The slate for the 2016 Cannes Film Festival will be announced in Paris on Thursday morning, which works out to sometime between 2 am and 3 am in Los Angeles, or basically late tomorrow night. I’ve already lamented some of the underwhelming predictions (Steven Spielberg‘s The BFG, Jodie Foster‘s Money Monster) and am feeling only modest enthusiasm for Woody Allen‘s Cafe Society, which will open the festival, or Jeff NicholsLoving (i.e., the beware of Joel Edgerton factor) or Nicholas Winding-Refn‘s Neon Demon.

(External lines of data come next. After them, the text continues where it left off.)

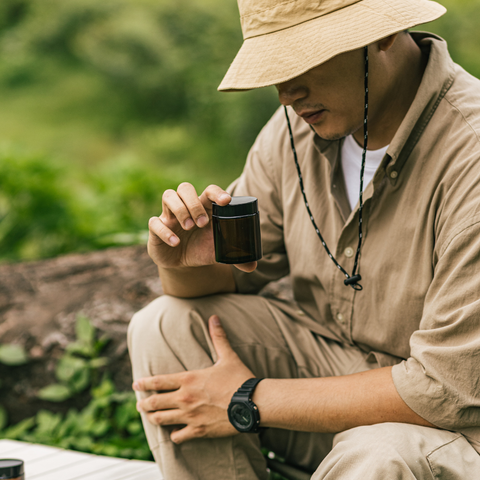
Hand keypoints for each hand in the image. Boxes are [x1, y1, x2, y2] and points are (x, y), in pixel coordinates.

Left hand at [134, 315, 254, 443]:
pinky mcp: (199, 430)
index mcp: (188, 380)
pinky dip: (174, 435)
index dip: (144, 383)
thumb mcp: (228, 356)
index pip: (158, 381)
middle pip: (154, 403)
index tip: (135, 384)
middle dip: (144, 404)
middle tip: (139, 405)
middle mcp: (185, 398)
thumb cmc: (239, 379)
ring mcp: (190, 416)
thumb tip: (214, 318)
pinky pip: (178, 437)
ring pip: (162, 420)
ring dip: (153, 418)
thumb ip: (218, 337)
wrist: (252, 403)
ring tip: (150, 417)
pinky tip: (175, 433)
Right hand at [148, 183, 255, 271]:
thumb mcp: (218, 253)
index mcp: (203, 208)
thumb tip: (252, 266)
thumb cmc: (201, 250)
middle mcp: (185, 207)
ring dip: (180, 210)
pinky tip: (176, 242)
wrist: (181, 263)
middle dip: (194, 203)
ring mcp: (169, 216)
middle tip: (202, 223)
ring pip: (168, 195)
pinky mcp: (156, 228)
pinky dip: (165, 231)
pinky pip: (154, 222)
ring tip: (189, 228)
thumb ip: (235, 257)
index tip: (226, 201)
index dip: (216, 192)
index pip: (208, 191)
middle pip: (185, 188)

I really, really don’t want to sit through Terrence Malick‘s Voyage of Time, but I may have to if it’s part of the program. More whispery footage of dinosaurs and jungle leaves and forest streams and lizards and images of magma spewing out of volcanos? Are you fucking kidding me?

Pedro Almodovar‘s Julieta, approved. Perhaps an Asghar Farhadi or a Cristian Mingiu film, okay. Sean Penn‘s The Last Face, Xavier Dolan‘s It’s Only the End of the World, the Dardennes’ La fille inconnue (The Unknown Girl), Paul Verhoeven‘s Elle, Park Chan-Wook’s The Handmaid, Emir Kustrica‘s On The Milky Road, Pablo Larrain‘s Neruda, Ken Loach‘s I, Daniel Blake…who knows?

So we’re looking at an okay festival if you want to be comme ci comme ca about it, but one that apparently won’t include any heavy-hitters that might factor into the 2016 award season. Cannes is no longer in that game, it seems, because producers and publicists have all decided en masse than a Cannes slot is too fraught with peril — that it’s better to wait for Venice/Telluride/Toronto than risk getting killed by the notoriously fickle Cannes critics.

The crib death of Gus Van Sant‘s The Sea of Trees after showing at last year’s festival is but one example of this syndrome.

So here we are acknowledging once again that Cannes is basically Le Festival des Amis de Thierry Fremaux and letting it go at that.